Candace disappeared while walking home from school on Nov. 30, 1984. Her body was found seven weeks later, frozen on the floor of an Elmwood storage shed. The 13-year-old's wrists and ankles were bound with twine. The man accused of killing her, Mark Edward Grant, is currently on trial for the second time in her murder.

"I really chose to forgive when we saw how big this was going to be, the murder of a child — how traumatic that would be," Wilma said.

In hindsight, a visit from another grieving parent the night Candace's body was found was the wake-up call they needed to choose forgiveness.

That night, a man they didn't know came to the Derksens' door to warn them about how the murder of his daughter had broken him.
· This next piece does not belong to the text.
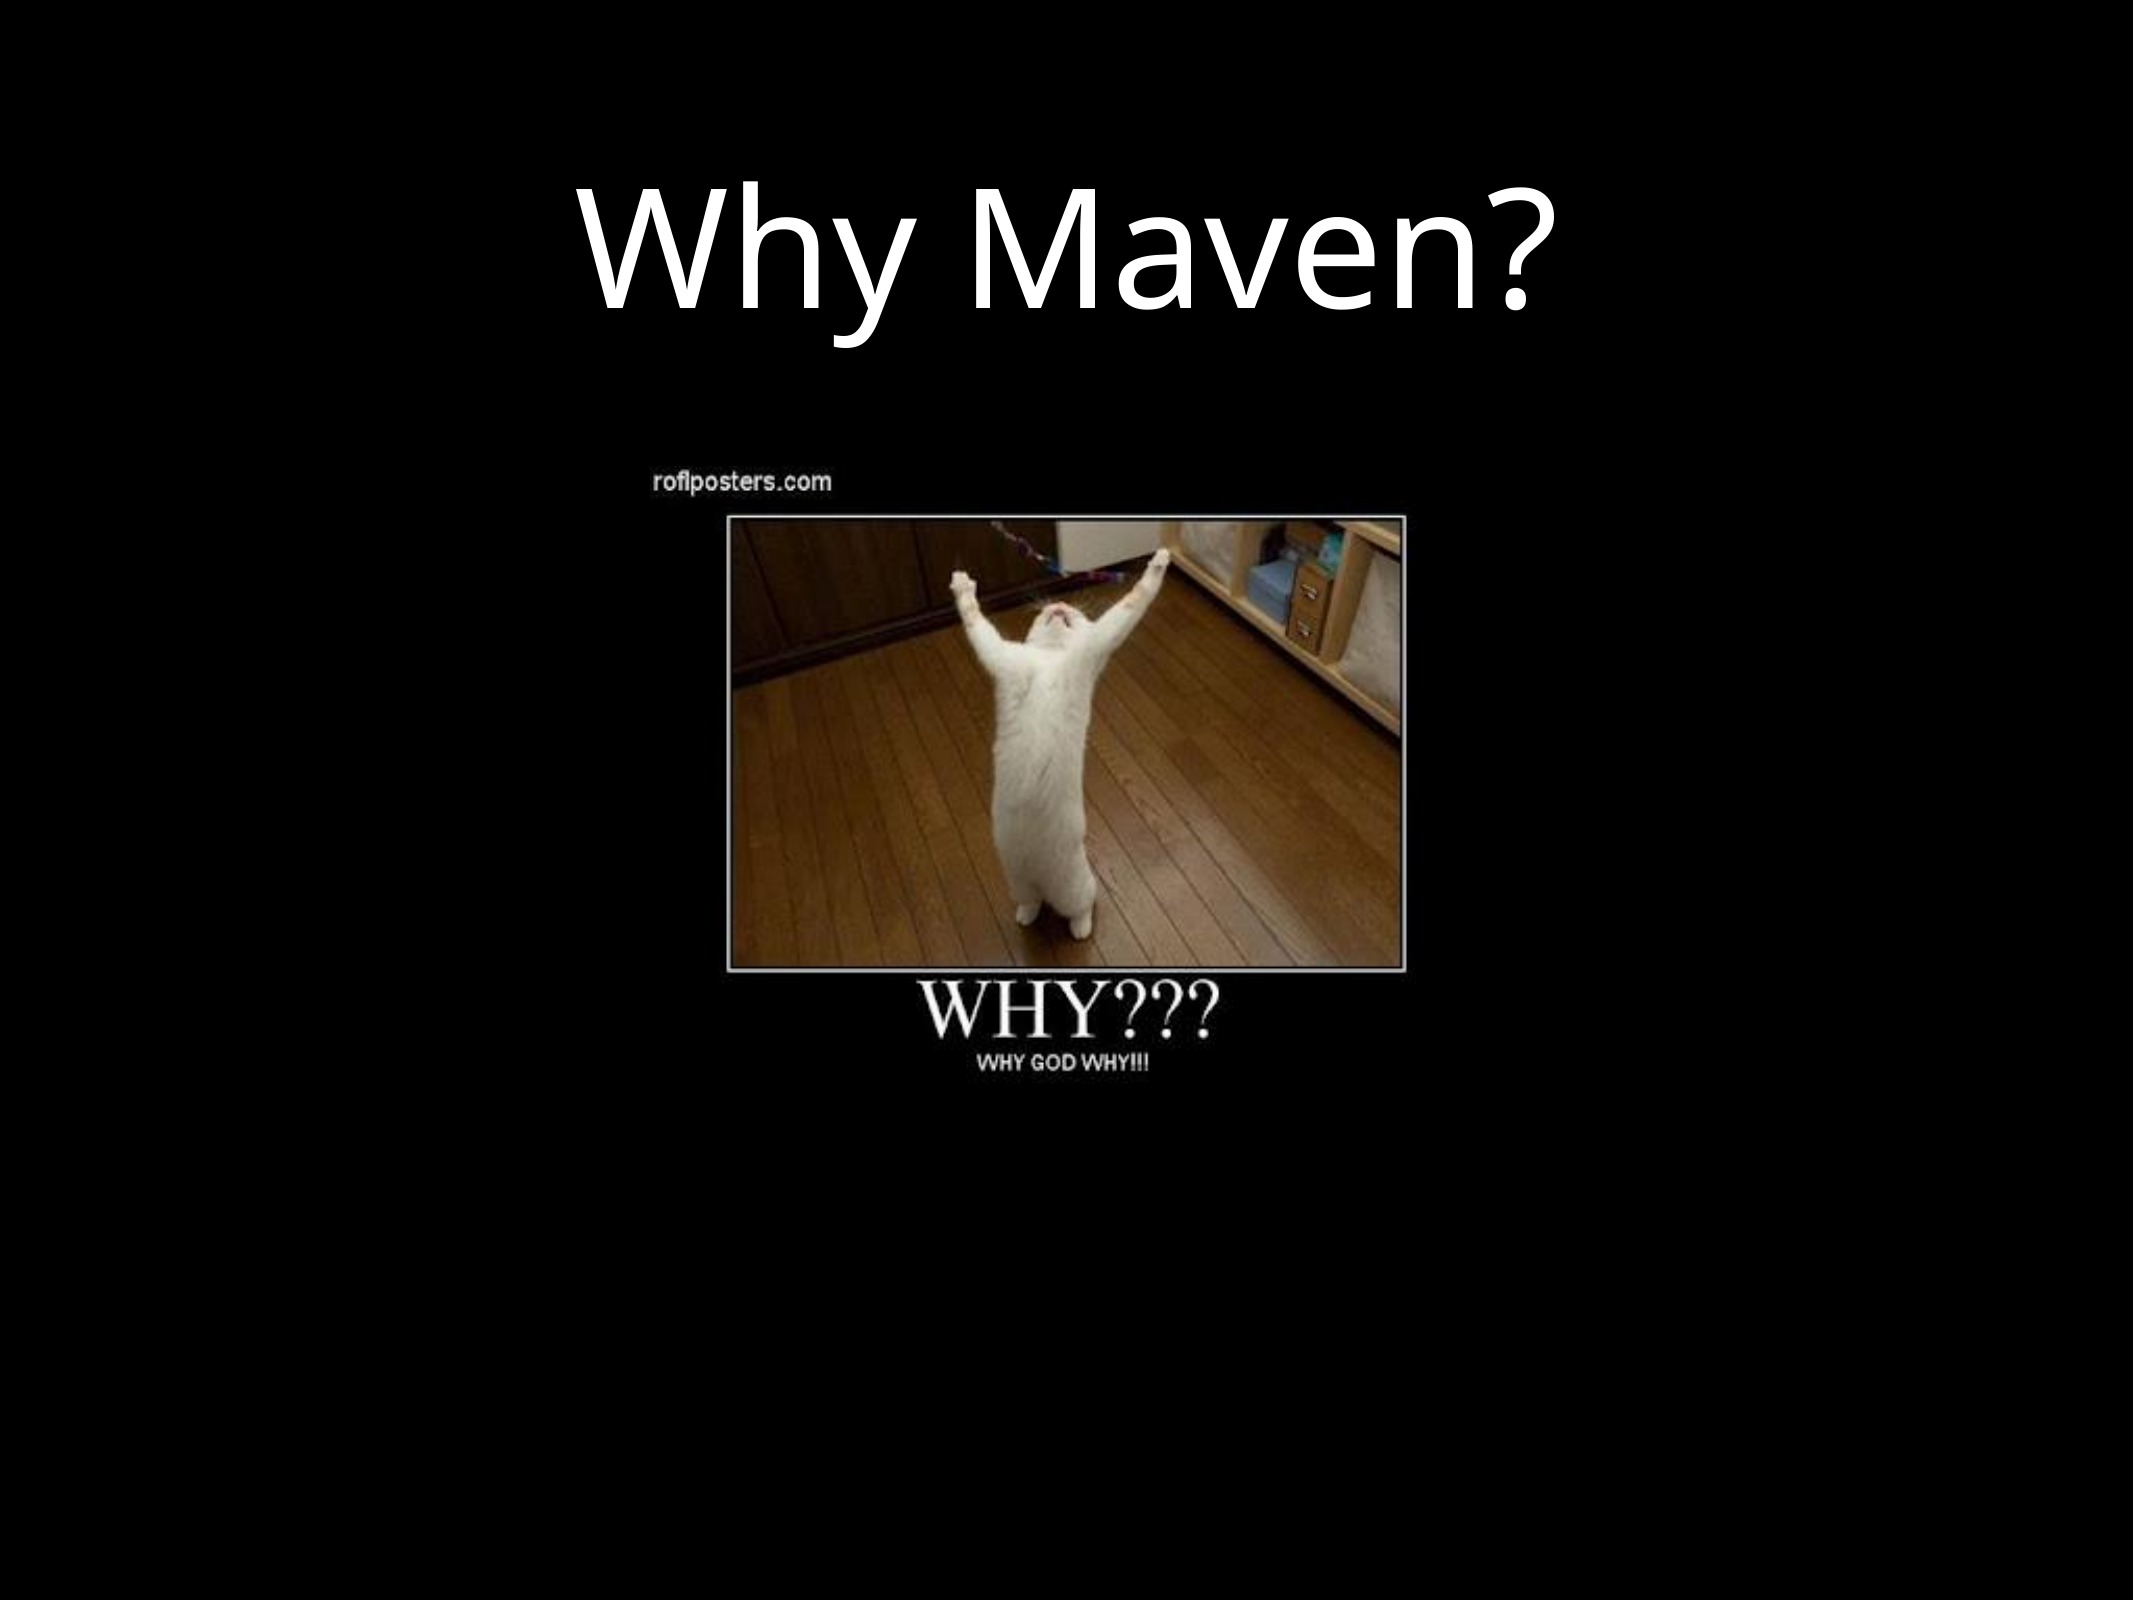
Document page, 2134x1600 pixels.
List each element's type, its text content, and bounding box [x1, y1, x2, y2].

"Just his description of what his life had become after the murder of his daughter, and we just decided we couldn't do that. If we wanted to deal with murder, we would have to do it differently."

While forgiveness was a choice Wilma made early, she admits it has been far from easy. In her book, The Way of Letting Go, she chronicles grappling with thoughts of revenge.

A friend had once asked her what it would take to truly feel justice in Candace's murder. Wilma said what happened next took her by surprise: She envisioned shooting 10 child murderers, one after another, point blank.

"I pulled it 10 times and it felt really, really good," she said. "Then I realized what happens to a broken heart, a mother's broken a heart, and how revenge fantasies can become part of our lives."

Her book explores 15 stages on the journey of forgiveness, she said.

For Wilma, the first step wasn't forgiving the person accused of killing her daughter. It was forgiving sex and men, she said, because after Candace disappeared the thought of intimacy repulsed her.

"All I could think of was Candace being raped and Candace being tortured," she said, adding she didn't allow her husband to touch her for the first six weeks of her disappearance.

"That was the first of letting go, letting go of all my anger," she said, when she overcame the fear.

The Way of Letting Go is Wilma's sixth book. It launches Tuesday Feb. 21 at McNally Robinson Booksellers at Grant Park mall.

She hopes her experience and research helps others find forgiveness in their grief.

"I would love them to feel less lonely in their pain," she said. "That I, as an author, understand how deep pain can go and that they will feel comfort ... and just encouragement to continue to take the best out of life."